Una computadora o un celular con Internet no pueden reemplazar a una buena maestra o a un buen maestro. La interacción entre la persona que educa y sus aprendientes es la única chispa capaz de encender la curiosidad, fomentar las preguntas, las dudas, el deseo de búsqueda y la esperanza. La educación es, esencialmente eso: diálogo y motivación.
¿De qué sirve tener a un estudiante conectado a Internet, si es incapaz de discriminar entre el contenido real y el falso que le ofrece la web?, ¿de qué sirve que creamos que esa niña o niño es “nativo digital” porque sabe mover los dedos sobre una pantalla táctil si sus competencias sociales, su comprensión lectora, la ética y la crítica sobre el entorno en que habita son nulas?
La carrera docente cambia, como cualquier otra, y debe adaptarse a los desafíos y herramientas de este siglo; pero su esencia está en el ánimo al educar, en la conexión con los otros, la empatía, la paciencia, las emociones que transmite al hablar, la escucha activa, la comunicación asertiva en sus lecciones, el seguimiento que da a las personas que tiene a cargo y la coherencia entre lo que dice y hace. Por eso, no hay aparato tecnológico, a la fecha, que pueda reemplazar a una buena maestra o maestro.
El buen docente de este siglo comprende que su labor no es repetir contenidos para que sus estudiantes memoricen para un examen, la docencia de calidad crea ambientes, experiencias, retos, preguntas para que niñas, niños y jóvenes busquen ser mejores ciudadanos, comprometidos y capaces de mejorar el entorno en el que habitan.
La magia del verbo educar no puede robarla la desesperanza o la idea de que todo está perdido o dormirse en la añeja idea de que todo tiempo pasado fue mejor. Cuando la maestra o el maestro sientan que la tecnología o la desesperanza les roban la calma o el ánimo, debe cantar aquellos versos del músico argentino Fito Paéz que dicen: “¿Quién dijo que todo está perdido? Yo vengo a ofrecer mi corazón”. Educar es pasión, es amor y es el arte de aprender a escuchar y de facilitar los escalones para que otros caminen y avancen por la ruta de la curiosidad y la esperanza.
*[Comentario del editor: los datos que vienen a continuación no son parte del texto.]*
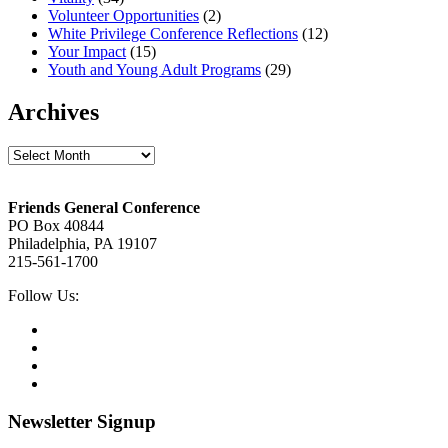
Volunteer Opportunities
(2)
White Privilege Conference Reflections
(12)
Your Impact
(15)
Youth and Young Adult Programs
(29)
Archives
Archives
Footer
Friends General Conference
PO Box 40844
Philadelphia, PA 19107
215-561-1700
Social
Follow Us:
Media
Twitter,
opens
Facebook,
in
opens
Instagram,
new
in
opens
LinkedIn,
tab
new
in
opens
tab
new
in
Newsletter Signup
tab
new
Como dice el maestro Paulo Freire, cuanto más pensamos en qué es enseñar y qué es aprender, tanto más descubrimos que no hay una cosa sin la otra, que los dos momentos son simultáneos, que se complementan de manera que “quien enseña aprende al enseñar, y quien aprende enseña al aprender”.
También el maestro brasileño afirma que un buen proceso educativo, nos impone la necesidad de inventar situaciones creadoras de saberes. “Las virtudes y las condiciones propicias para la buena práctica educativa no caen hechas del cielo. No hay un dios que envíe virtudes de regalo, ni burocracia divina encargada de distribuir saberes. Saberes y virtudes deben ser creados inventados por nosotros. Nadie nace generoso, crítico, responsable ni honrado. Nacemos con estas posibilidades, pero hay que crearlas, desarrollarlas y cultivarlas en la práctica cotidiana. Somos lo que estamos siendo”.
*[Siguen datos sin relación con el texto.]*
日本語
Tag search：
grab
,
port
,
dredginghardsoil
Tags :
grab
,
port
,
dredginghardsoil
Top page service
La buena maestra tiene la capacidad de propiciar o inventar esos espacios de repregunta propia y colectiva que inviten a otros a ser mejores. Una buena maestra procura que sus estudiantes salgan del salón de clase mejor que como entraron, porque en una sonrisa o en una preocupación nueva, se hallan las dosis de esperanza necesarias para cambiar el mundo.
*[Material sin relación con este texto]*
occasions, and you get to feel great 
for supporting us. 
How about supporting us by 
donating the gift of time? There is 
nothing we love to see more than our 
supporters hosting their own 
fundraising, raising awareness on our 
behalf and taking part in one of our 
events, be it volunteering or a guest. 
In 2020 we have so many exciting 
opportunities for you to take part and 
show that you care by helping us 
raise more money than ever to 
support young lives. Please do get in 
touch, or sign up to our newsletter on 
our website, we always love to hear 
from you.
Ejercer la docencia implica empatía, espíritu crítico, solidaridad, trabajo en equipo, cooperación con los otros y no perder de vista la utopía: esa anhelada transformación social. En palabras del escritor Eduardo Galeano, “la utopía está en el horizonte. Camino dos pasos, ella se aleja dos pasos y el horizonte se corre diez pasos más allá. Entonces, ¿para qué sirve la utopía? Para eso, sirve para caminar”.
La tecnología es transitoria, corre el riesgo de quedar obsoleta muy pronto: el buen docente tiene el poder de permanecer en el tiempo, con sus lecciones y su carisma. Las palabras de una buena maestra caminan con la persona por el resto de la vida.
Niñas, niños y jóvenes necesitan líderes y lideresas en las aulas que estimulen su proceso de aprendizaje, su creatividad, su construcción permanente, que vean en la tecnología una herramienta más y no una amenaza.
Quien es consciente del significado del verbo educar comprende que no hay aparato ni cables que sustituyan el poder de las palabras, las miradas y los gestos a la hora de ser, estar, sentir y compartir un aula.